Can you reproduce the listing below with each "Eesti" changed to "Estonia" and nothing else altered?

> **DATA IN THIS EXERCISE**:
-.-.-
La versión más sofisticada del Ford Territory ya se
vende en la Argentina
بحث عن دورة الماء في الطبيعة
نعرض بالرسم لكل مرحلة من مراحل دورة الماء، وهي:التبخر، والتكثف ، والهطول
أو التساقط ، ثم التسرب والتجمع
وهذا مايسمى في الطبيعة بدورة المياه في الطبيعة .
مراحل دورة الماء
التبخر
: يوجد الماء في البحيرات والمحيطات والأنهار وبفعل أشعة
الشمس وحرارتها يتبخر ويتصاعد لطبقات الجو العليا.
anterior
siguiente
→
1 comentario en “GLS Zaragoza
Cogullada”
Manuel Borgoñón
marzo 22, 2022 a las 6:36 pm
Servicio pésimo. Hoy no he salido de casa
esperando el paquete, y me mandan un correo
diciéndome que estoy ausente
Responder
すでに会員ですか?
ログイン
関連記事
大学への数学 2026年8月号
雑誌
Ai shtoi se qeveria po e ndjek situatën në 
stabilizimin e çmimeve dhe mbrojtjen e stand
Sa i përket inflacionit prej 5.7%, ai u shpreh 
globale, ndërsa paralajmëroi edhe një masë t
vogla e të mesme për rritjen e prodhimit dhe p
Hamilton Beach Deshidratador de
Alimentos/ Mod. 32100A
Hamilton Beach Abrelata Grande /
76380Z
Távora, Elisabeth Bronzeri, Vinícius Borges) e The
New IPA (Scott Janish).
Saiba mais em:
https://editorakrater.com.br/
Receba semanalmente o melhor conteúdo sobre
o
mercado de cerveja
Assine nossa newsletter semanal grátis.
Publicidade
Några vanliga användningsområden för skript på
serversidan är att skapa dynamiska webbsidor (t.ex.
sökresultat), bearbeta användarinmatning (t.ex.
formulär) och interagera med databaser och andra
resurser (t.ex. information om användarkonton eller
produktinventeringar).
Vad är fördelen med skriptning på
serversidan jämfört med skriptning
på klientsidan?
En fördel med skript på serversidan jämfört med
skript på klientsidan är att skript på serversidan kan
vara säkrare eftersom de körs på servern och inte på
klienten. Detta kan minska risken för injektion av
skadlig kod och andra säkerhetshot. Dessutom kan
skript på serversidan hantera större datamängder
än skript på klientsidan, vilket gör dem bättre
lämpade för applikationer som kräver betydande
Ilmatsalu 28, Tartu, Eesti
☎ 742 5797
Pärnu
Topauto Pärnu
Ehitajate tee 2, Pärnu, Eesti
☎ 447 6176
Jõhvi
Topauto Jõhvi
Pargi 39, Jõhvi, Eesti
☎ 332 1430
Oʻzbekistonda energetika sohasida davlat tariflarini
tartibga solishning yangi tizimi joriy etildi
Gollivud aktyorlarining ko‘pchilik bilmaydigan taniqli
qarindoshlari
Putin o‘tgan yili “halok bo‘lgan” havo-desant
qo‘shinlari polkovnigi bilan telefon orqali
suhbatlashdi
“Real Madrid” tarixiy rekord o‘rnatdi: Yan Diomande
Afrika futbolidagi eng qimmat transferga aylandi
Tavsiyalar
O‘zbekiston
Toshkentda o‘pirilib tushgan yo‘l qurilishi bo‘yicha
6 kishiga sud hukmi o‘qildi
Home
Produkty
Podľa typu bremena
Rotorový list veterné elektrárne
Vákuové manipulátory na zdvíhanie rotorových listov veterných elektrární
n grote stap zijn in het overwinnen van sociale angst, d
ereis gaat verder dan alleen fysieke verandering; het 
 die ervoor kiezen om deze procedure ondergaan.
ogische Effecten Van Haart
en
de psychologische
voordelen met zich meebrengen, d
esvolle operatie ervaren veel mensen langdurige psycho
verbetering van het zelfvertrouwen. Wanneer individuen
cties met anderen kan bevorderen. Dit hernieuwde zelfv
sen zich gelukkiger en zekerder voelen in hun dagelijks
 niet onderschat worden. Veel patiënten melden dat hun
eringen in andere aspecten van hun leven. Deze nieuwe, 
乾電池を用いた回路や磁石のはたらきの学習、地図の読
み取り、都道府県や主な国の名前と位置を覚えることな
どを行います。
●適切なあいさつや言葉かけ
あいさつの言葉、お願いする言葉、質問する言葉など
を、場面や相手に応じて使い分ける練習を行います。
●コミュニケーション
-.-.-
> **EXERCISE OUTPUT**:
La versión más sofisticada del Ford Territory ya se
vende en la Argentina
بحث عن دورة الماء في الطبيعة
نعرض بالرسم لكل مرحلة من مراحل دورة الماء، وهي:التبخر، والتكثف ، والهطول
أو التساقط ، ثم التسرب والتجمع
وهذا مايسمى في الطبيعة بدورة المياه في الطبيعة .
مراحل دورة الماء
التبخر
: يوجد الماء في البحيرات والمحيطات والأنهار وبفعل أشعة
الشمس وحرارتها يتبخر ويتصاعد لطبقات الجو العليا.
anterior
siguiente
→
1 comentario en “GLS Zaragoza
Cogullada”
Manuel Borgoñón
marzo 22, 2022 a las 6:36 pm
Servicio pésimo. Hoy no he salido de casa
esperando el paquete, y me mandan un correo
diciéndome que estoy ausente
Responder
すでに会員ですか?
ログイン
関連記事
大学への数学 2026年8月号
雑誌
Ai shtoi se qeveria po e ndjek situatën në 
stabilizimin e çmimeve dhe mbrojtjen e stand
Sa i përket inflacionit prej 5.7%, ai u shpreh 
globale, ndërsa paralajmëroi edhe një masë t
vogla e të mesme për rritjen e prodhimit dhe p
Hamilton Beach Deshidratador de
Alimentos/ Mod. 32100A
Hamilton Beach Abrelata Grande /
76380Z
Távora, Elisabeth Bronzeri, Vinícius Borges) e The
New IPA (Scott Janish).
Saiba mais em:
https://editorakrater.com.br/
Receba semanalmente o melhor conteúdo sobre
o
mercado de cerveja
Assine nossa newsletter semanal grátis.
Publicidade
Några vanliga användningsområden för skript på
serversidan är att skapa dynamiska webbsidor (t.ex.
sökresultat), bearbeta användarinmatning (t.ex.
formulär) och interagera med databaser och andra
resurser (t.ex. information om användarkonton eller
produktinventeringar).
Vad är fördelen med skriptning på
serversidan jämfört med skriptning
på klientsidan?
En fördel med skript på serversidan jämfört med
skript på klientsidan är att skript på serversidan kan
vara säkrare eftersom de körs på servern och inte på
klienten. Detta kan minska risken för injektion av
skadlig kod och andra säkerhetshot. Dessutom kan
skript på serversidan hantera större datamängder
än skript på klientsidan, vilket gör dem bättre
lämpade för applikationer som kräver betydande
Ilmatsalu 28, Tartu, Estonia
☎ 742 5797
Pärnu
Topauto Pärnu
Ehitajate tee 2, Pärnu, Estonia
☎ 447 6176
Jõhvi
Topauto Jõhvi
Pargi 39, Jõhvi, Estonia
☎ 332 1430
Oʻzbekistonda energetika sohasida davlat tariflarini
tartibga solishning yangi tizimi joriy etildi
Gollivud aktyorlarining ko‘pchilik bilmaydigan taniqli
qarindoshlari
Putin o‘tgan yili “halok bo‘lgan” havo-desant
qo‘shinlari polkovnigi bilan telefon orqali
suhbatlashdi
“Real Madrid” tarixiy rekord o‘rnatdi: Yan Diomande
Afrika futbolidagi eng qimmat transferga aylandi
Tavsiyalar
O‘zbekiston
Toshkentda o‘pirilib tushgan yo‘l qurilishi bo‘yicha
6 kishiga sud hukmi o‘qildi
Home
Produkty
Podľa typu bremena
Rotorový list veterné elektrárne
Vákuové manipulátory na zdvíhanie rotorových listov veterných elektrární
n grote stap zijn in het overwinnen van sociale angst, d
ereis gaat verder dan alleen fysieke verandering; het 
 die ervoor kiezen om deze procedure ondergaan.
ogische Effecten Van Haart
en
de psychologische
voordelen met zich meebrengen, d
esvolle operatie ervaren veel mensen langdurige psycho
verbetering van het zelfvertrouwen. Wanneer individuen
cties met anderen kan bevorderen. Dit hernieuwde zelfv
sen zich gelukkiger en zekerder voelen in hun dagelijks
 niet onderschat worden. Veel patiënten melden dat hun
eringen in andere aspecten van hun leven. Deze nieuwe, 
乾電池を用いた回路や磁石のはたらきの学習、地図の読
み取り、都道府県や主な国の名前と位置を覚えることな
どを行います。
●適切なあいさつや言葉かけ
あいさつの言葉、お願いする言葉、質問する言葉など
を、場面や相手に応じて使い分ける練習を行います。
●コミュニケーション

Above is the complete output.